WHAT THE TASK ASKS.
Every entry below is to be copied word for word, with its pictures removed.

DATA PROVIDED Block Start

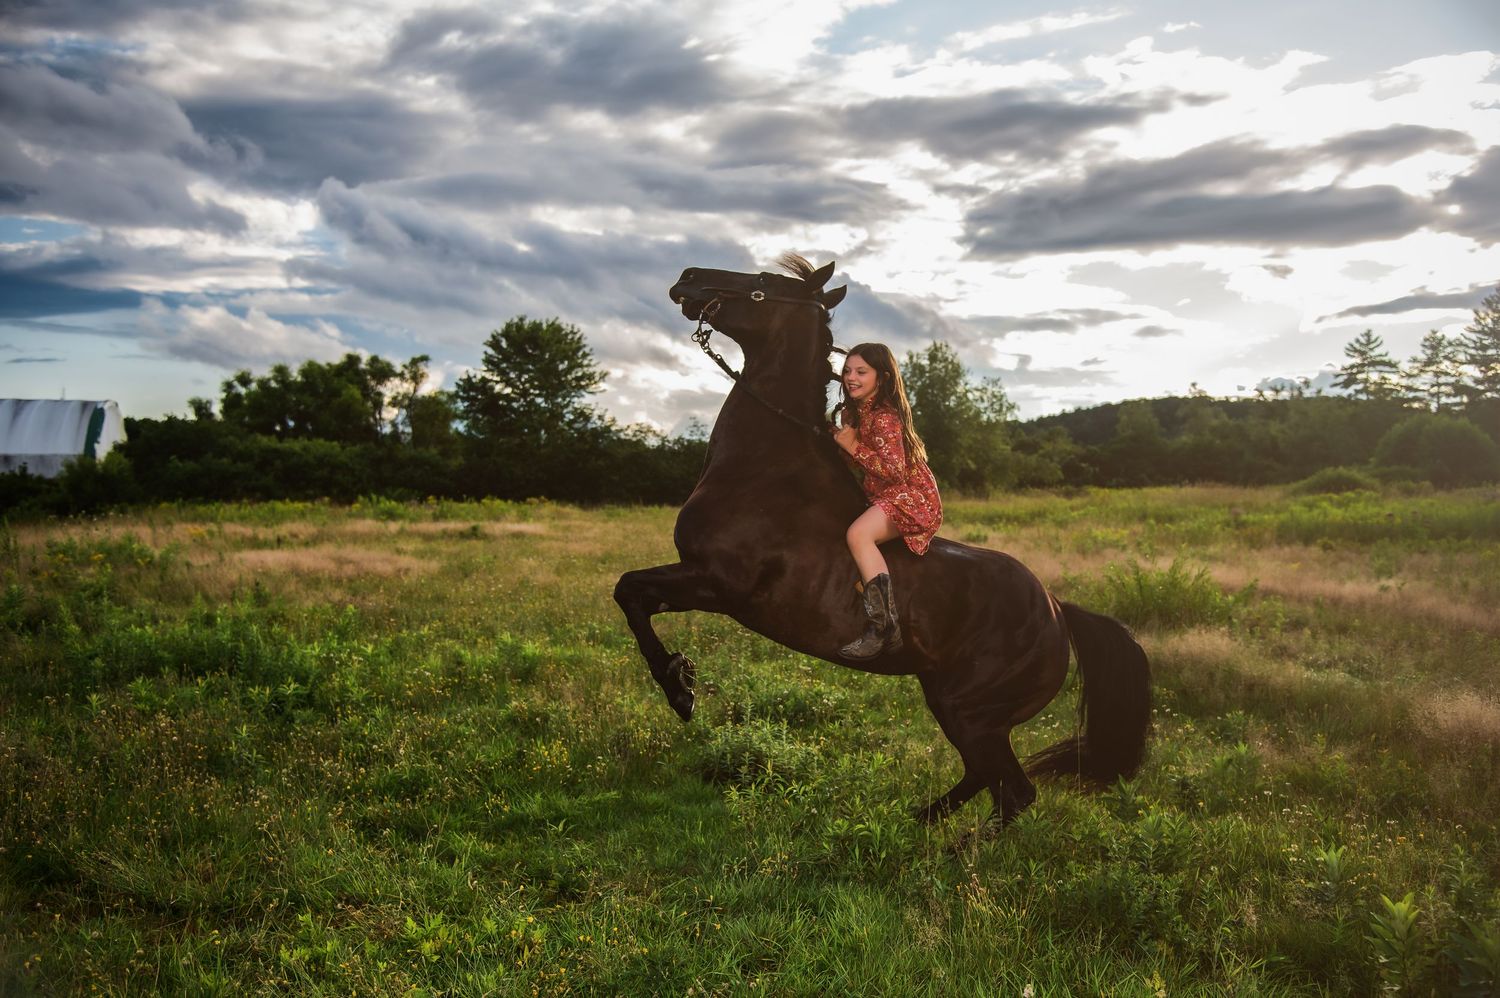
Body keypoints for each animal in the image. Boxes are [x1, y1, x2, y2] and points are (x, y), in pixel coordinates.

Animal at [613, 255, 1151, 826]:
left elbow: (628, 591)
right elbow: (633, 596)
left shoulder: (716, 584)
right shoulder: (700, 580)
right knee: (983, 778)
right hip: (950, 701)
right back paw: (915, 823)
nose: (688, 279)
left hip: (972, 712)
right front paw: (682, 679)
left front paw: (680, 689)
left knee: (1013, 792)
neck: (763, 467)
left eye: (760, 286)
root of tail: (1056, 610)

DATA PROVIDED Block End

EXERCISE ANSWER.
Body keypoints for each animal in the image. Boxes are [x1, y1, x2, y2] and points are (x, y), in pixel coordinates.

Animal at [613, 255, 1151, 826]:
left elbow: (628, 591)
right elbow: (633, 596)
left shoulder: (716, 584)
right shoulder: (700, 580)
right knee: (983, 778)
right hip: (950, 701)
right back paw: (915, 823)
nose: (688, 279)
left hip: (972, 712)
right front paw: (682, 679)
left front paw: (680, 689)
left knee: (1013, 792)
neck: (763, 467)
left eye: (760, 286)
root of tail: (1056, 610)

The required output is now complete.